IL BUCO
Film
Drammatico
FRAMMARTINO ESTRAE DALL'OSCURITÀ DELL'ABISSO DI BIFURTO UN'IMPRESA EROICA DIMENTICATA DAL TEMPO.
di Michelangelo Frammartino
con Leonardo Larocca, Claudia Candusso, Mila Costi, Carlos José Crespo, Antonio Lanza
durata: 93 Min. produzione: ITA (2021)
Recensione di Paola Casella
Nel 1961 un gruppo di speleologi si è addentrato all'interno dell'Abisso di Bifurto, un buco lungo 683 metri nel Parco del Pollino. L'anno prima, al Nord, si completava la costruzione avveniristica del grattacielo Pirelli di Milano, vista dagli abitanti del sud raggruppati davanti allo schermo dell'unico televisore del paese. A quel movimento verticale e ambizioso verso l'alto, poi simbolo del boom economico anni Sessanta, è corrisposto il movimento speculare e contrario verso le viscere della terra compiuto dal gruppo degli speleologi, la cui impresa ha avuto un'eco anch'essa speculare e contraria a quella dei costruttori milanesi: ovvero quasi nulla.
Un decennio dopo Le quattro volte, Michelangelo Frammartino estrae dall'oscurità quell'evento, effettuando un'operazione a lui familiare: quella di far emergere dal buio le immagini.
Fin dalla prima inquadratura de Il buco figure umane e animali si fanno strada conquistando la luce, ovvero il diritto ad esistere cinematograficamente. Per Frammartino l'entrata in scena di uomini e cose è un momento di fondamentale importanza (basti ricordare il parto della capra ne Le quattro volte, che introduceva un personaggio nell'inquadratura senza alcuna intromissione registica), e le anse dell'Abisso si rivelano a noi a poco a poco, lasciando e ritrovando le tenebre.

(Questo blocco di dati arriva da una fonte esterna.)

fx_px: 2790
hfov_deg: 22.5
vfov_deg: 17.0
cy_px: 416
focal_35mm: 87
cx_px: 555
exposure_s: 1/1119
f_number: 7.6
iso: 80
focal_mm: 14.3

La profondità cava e il suo vuoto vertiginoso sono evidenziati dall'eco di un richiamo o dalla luce di un foglio che brucia, altrimenti negate alla nostra vista. La cinepresa di Frammartino, che si intrufola all'interno del buco e ci mostra la grana di ogni parete, e il Dolby Atmos, che ci fa percepire ogni respiro degli speleologi in discesa, ci regalano un'esperienza immersiva rendendoci tutt'uno con l'eroica impresa.

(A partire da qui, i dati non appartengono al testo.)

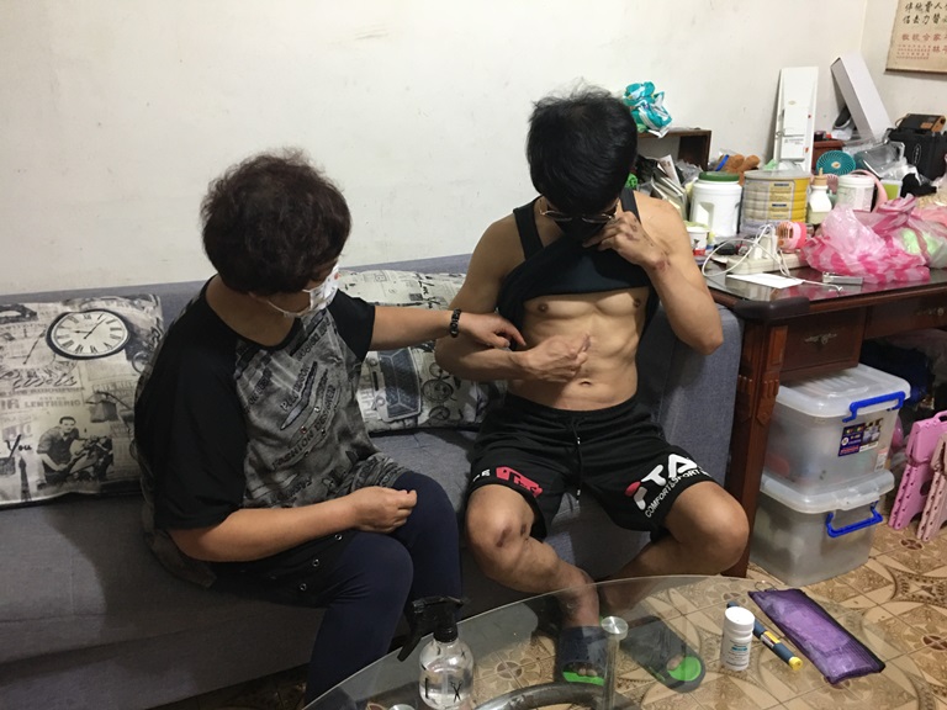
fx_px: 793
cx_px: 474
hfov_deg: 61.7
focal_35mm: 29
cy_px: 355
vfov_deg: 48.2
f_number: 2.2
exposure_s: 1/10
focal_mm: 4.15
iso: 100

Ma non c'è solo l'interno del buco: ci sono anche i grandi spazi esterni, filmati senza alcuna tentazione da National Geographic. Non è infatti l'estetica fine a se stessa a interessare Frammartino, ma la relazione autentica fra gli spazi e gli esseri viventi. Nel pascolo aperto un mandriano governa le sue mucche con richiami che fanno il paio con quelli degli speleologi verso la profondità, e il racconto che lo riguarda è anch'esso speculare (e per certi versi contrario) a quello degli speleologi: sono penetrazioni (e per certi versi profanazioni) reciproche, quella degli speleologi nel territorio del mandriano, quella delle mucche e dei cavalli nel campeggio della spedizione scientifica.
L'Italia dei grattacieli e quella rurale del Sud viaggiano a velocità e in direzioni opposte, ma anche gli scienziati del Nord e i contadini calabresi vivono realtà sfalsate: gli speleologi dormono accanto alla statua di Cristo accostandosi a quel mondo arcaico e credente con pari rispetto ed estraneità, e mentre si addentrano nel mistero della roccia il mandriano li guarda da lontano, lui che è naturalmente capace di mimetizzarsi con il bosco.
Frammartino restituisce tridimensionalità allo schermo scavandolo con la luce, lascia che sia la natura stessa a rivelarsi secondo i suoi ritmi, e che siano i suoi suoni e non i dialoghi a parlare. La "civiltà" ha il volto di un giornalista che si inerpica lungo il Pirellone, o di Kennedy e la Loren che sorridono dalle pagine dei rotocalchi, destinate a bruciare per rendere visibile l'invisibile, o evidenziare il rimosso: che è ciò che fa il cinema, nella sua accezione migliore. Infine Frammartino ci lascia con un quadro bianco, e il mondo termina inghiottito dalla nebbia, prima che dalle luci della sala.